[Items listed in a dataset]
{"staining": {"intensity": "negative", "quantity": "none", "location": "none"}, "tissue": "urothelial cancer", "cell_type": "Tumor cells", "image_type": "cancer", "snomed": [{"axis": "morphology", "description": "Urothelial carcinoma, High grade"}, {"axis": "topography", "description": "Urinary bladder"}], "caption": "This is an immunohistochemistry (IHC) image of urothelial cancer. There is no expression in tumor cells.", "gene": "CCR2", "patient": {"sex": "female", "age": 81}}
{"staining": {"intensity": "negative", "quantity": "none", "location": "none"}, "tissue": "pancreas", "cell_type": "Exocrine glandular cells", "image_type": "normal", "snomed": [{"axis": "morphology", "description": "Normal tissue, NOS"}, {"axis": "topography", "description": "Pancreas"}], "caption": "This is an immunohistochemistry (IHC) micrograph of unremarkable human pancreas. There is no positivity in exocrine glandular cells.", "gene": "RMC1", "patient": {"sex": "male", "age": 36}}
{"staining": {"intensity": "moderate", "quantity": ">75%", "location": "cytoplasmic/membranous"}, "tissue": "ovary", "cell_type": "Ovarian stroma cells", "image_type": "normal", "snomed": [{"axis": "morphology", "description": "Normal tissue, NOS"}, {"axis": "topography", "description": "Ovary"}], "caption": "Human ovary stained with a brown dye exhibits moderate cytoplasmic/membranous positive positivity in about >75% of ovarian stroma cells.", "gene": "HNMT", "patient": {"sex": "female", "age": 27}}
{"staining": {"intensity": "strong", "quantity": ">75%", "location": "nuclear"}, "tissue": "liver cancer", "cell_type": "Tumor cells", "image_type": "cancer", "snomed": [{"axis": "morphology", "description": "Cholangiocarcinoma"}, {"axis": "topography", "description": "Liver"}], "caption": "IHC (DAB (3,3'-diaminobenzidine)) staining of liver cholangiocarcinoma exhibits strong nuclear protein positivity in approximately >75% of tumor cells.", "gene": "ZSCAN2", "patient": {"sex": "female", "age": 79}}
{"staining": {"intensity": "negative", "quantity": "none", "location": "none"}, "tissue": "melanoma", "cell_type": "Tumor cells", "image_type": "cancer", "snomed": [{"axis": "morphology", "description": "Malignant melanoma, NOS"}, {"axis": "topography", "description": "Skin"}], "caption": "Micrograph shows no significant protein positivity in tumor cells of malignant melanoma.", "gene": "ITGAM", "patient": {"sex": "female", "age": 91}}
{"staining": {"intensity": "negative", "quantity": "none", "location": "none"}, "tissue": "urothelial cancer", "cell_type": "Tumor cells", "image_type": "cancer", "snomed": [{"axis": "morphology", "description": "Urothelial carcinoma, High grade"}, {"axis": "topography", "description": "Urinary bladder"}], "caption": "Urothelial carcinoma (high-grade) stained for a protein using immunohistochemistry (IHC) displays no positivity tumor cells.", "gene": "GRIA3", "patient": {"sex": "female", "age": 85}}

> **What you are asked to do**
Please give an exact copy of the entries above, from the line with "ovary stained with" down to the line with "(DAB (3,3'-diaminobenzidine)) staining", inclusive, and nothing else.

> **Answer area**
{"staining": {"intensity": "moderate", "quantity": ">75%", "location": "cytoplasmic/membranous"}, "tissue": "ovary", "cell_type": "Ovarian stroma cells", "image_type": "normal", "snomed": [{"axis": "morphology", "description": "Normal tissue, NOS"}, {"axis": "topography", "description": "Ovary"}], "caption": "Human ovary stained with a brown dye exhibits moderate cytoplasmic/membranous positive positivity in about >75% of ovarian stroma cells.", "gene": "HNMT", "patient": {"sex": "female", "age": 27}}
{"staining": {"intensity": "strong", "quantity": ">75%", "location": "nuclear"}, "tissue": "liver cancer", "cell_type": "Tumor cells", "image_type": "cancer", "snomed": [{"axis": "morphology", "description": "Cholangiocarcinoma"}, {"axis": "topography", "description": "Liver"}], "caption": "IHC (DAB (3,3'-diaminobenzidine)) staining of liver cholangiocarcinoma exhibits strong nuclear protein positivity in approximately >75% of tumor cells.", "gene": "ZSCAN2", "patient": {"sex": "female", "age": 79}}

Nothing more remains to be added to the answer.